Rotation transformation between two frames My goal is to express the transformation between the black frame F1 and the other one F0 (Green, Red, Violet):

All what I know is the position X,Y Z of four points A, B, C, D wrt F0. My question is how can I know the transformation (3d rotation+ 3d translation) between the two frames?

 A: Translation + rotation can be expressed like this
$$M=\left[\begin{array}{cc}T&0\\0&1\end{array}\right]\left[\begin{array}{cc}R&0\\0&1\end{array}\right]\left[\begin{array}{cc}T^{-1}&x\\0&1\end{array}\right]$$
Where $T$ first is transform that takes us to coordinate system where we rotate. and $R$ is rotation matrix, for example 
$$R=\left[\begin{array}{ccc}\cos(\alpha)&\sin(\alpha)&0\\-\sin(\alpha)&\cos(\alpha)&0\\0&0&1\end{array}\right]$$
$$T=\left[\begin{array}{ccc}v_1&v_2&v_P\end{array}\right]$$
Where $v_P$ is vector along axis or rotation and $\{v_1,v_2\}$ is a basis for plane of rotation.
So what you have is some equations $Mw_1 = w_2$ where vectors in $w_2$ are coordinates for frame 2 and $w_1$ are same points in first frame. $w$ should be filled like this $w=[c_x,c_y,c_z,1]^T$ coordinate $x,y,z$ and don't forget the 1 at the end of vector.
The sin:s and cos:s make this slightly nonlinear, but there still exist quite okay methods to solve it.

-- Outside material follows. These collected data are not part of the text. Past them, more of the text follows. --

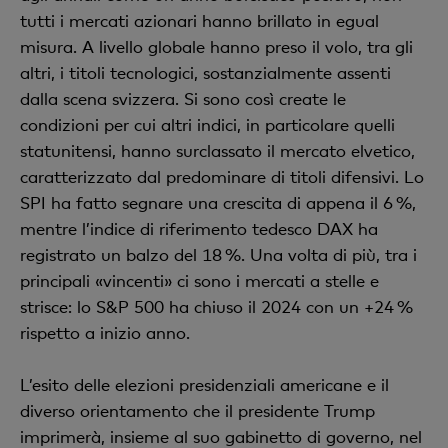
tutti i mercati azionari hanno brillato in egual
misura. A livello globale hanno preso il volo, tra gli
altri, i titoli tecnologici, sostanzialmente assenti
dalla scena svizzera. Si sono così create le
condizioni per cui altri indici, in particolare quelli
statunitensi, hanno surclassato il mercato elvetico,
caratterizzato dal predominare di titoli difensivi. Lo
SPI ha fatto segnare una crescita di appena il 6 %,
mentre l’indice di riferimento tedesco DAX ha
registrato un balzo del 18 %. Una volta di più, tra i
principali «vincenti» ci sono i mercati a stelle e
strisce: lo S&P 500 ha chiuso il 2024 con un +24 %
rispetto a inizio anno.
L’esito delle elezioni presidenziali americane e il
diverso orientamento che il presidente Trump
imprimerà, insieme al suo gabinetto di governo, nel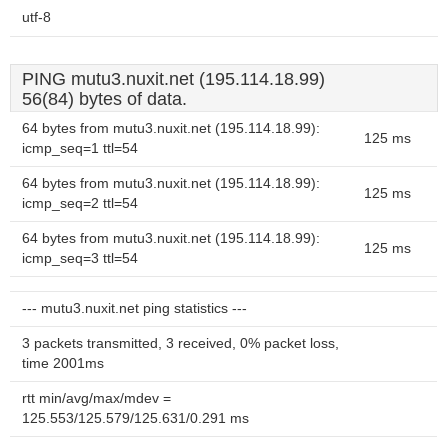
utf-8
PING mutu3.nuxit.net (195.114.18.99)
56(84) bytes of data.
64 bytes from mutu3.nuxit.net (195.114.18.99):
125 ms
icmp_seq=1 ttl=54
64 bytes from mutu3.nuxit.net (195.114.18.99):
125 ms
icmp_seq=2 ttl=54
64 bytes from mutu3.nuxit.net (195.114.18.99):
125 ms
icmp_seq=3 ttl=54
--- mutu3.nuxit.net ping statistics ---
3 packets transmitted, 3 received, 0% packet loss,
time 2001ms
rtt min/avg/max/mdev =
125.553/125.579/125.631/0.291 ms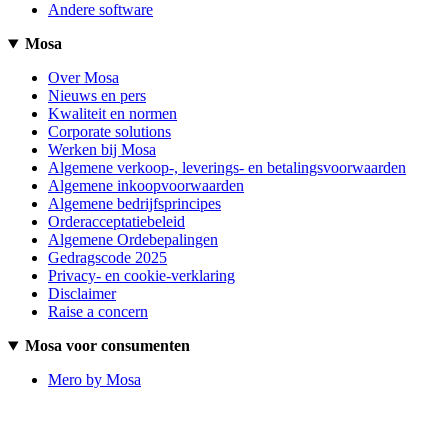
Andere software
Mosa
Over Mosa
Nieuws en pers
Kwaliteit en normen
Corporate solutions
Werken bij Mosa
Algemene verkoop-, leverings- en betalingsvoorwaarden
Algemene inkoopvoorwaarden
Algemene bedrijfsprincipes
Orderacceptatiebeleid
Algemene Ordebepalingen
Gedragscode 2025
Privacy- en cookie-verklaring
Disclaimer
Raise a concern
Mosa voor consumenten
Mero by Mosa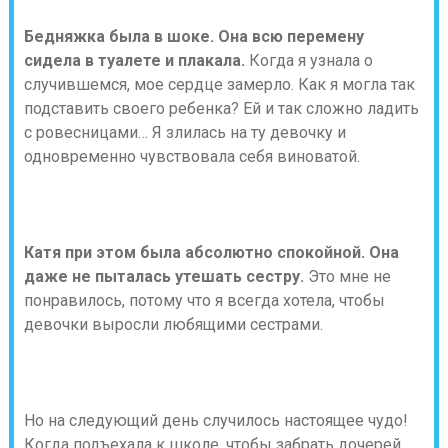
Бедняжка была в шоке. Она всю перемену
сидела в туалете и плакала.
Когда я узнала о
случившемся, мое сердце замерло. Как я могла так
подставить своего ребенка? Ей и так сложно ладить
с ровесницами… Я злилась на ту девочку и
одновременно чувствовала себя виноватой.
Катя при этом была абсолютно спокойной. Она
даже не пыталась утешать сестру.
Это мне не
понравилось, потому что я всегда хотела, чтобы
девочки выросли любящими сестрами.
Но на следующий день случилось настоящее чудо!
Когда подъехала к школе, чтобы забрать дочерей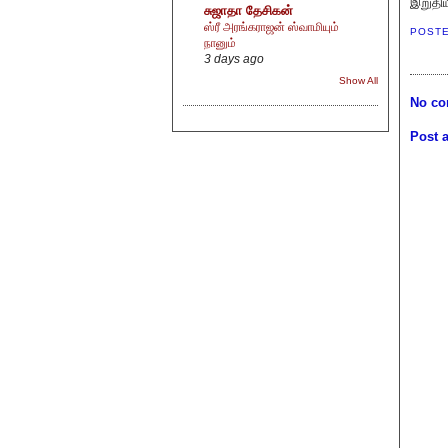
இறுதிய
சுஜாதா தேசிகன்
ஸ்ரீ அரங்கராஜன் ஸ்வாமியும்
POST
நானும்
3 days ago
Show All
No co
Post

I think a few iterations of refining linear solver with some kind of correction should work.
A: Suppose you know that


*

*$(0,0,0)$ in the original $F_0$ frame is mapped to $(x_0,y_0,z_0)$ in the transformed $F_1$ frame

*$(1,0,0)$ in $F_0$ maps to $(x_1,y_1,z_1)+(x_0,y_0,z_0)$ (the first vector can be found from the raw coordinates of $(1,0,0)$'s image by subtraction)

*$(0,1,0)$ maps to $(x_2,y_2,z_2)+(x_0,y_0,z_0)$, $(0,0,1)$ maps to $(x_3,y_3,z_3)+(x_0,y_0,z_0)$
Then the transformation that takes a point expressed in $F_1$'s coordinates and returns it in $F_0$'s, or transforms $F_0$ to $F_1$, is
$$\begin{bmatrix}x_1&x_2&x_2&x_0\\
y_1&y_2&y_3&y_0\\
z_1&z_2&z_3&z_0\\
0&0&0&1\end{bmatrix}$$
using the homogenous coordinates trick of adding a fourth coordinate of 1 to each point to be transformed. To get the reverse transformation, simply invert this matrix.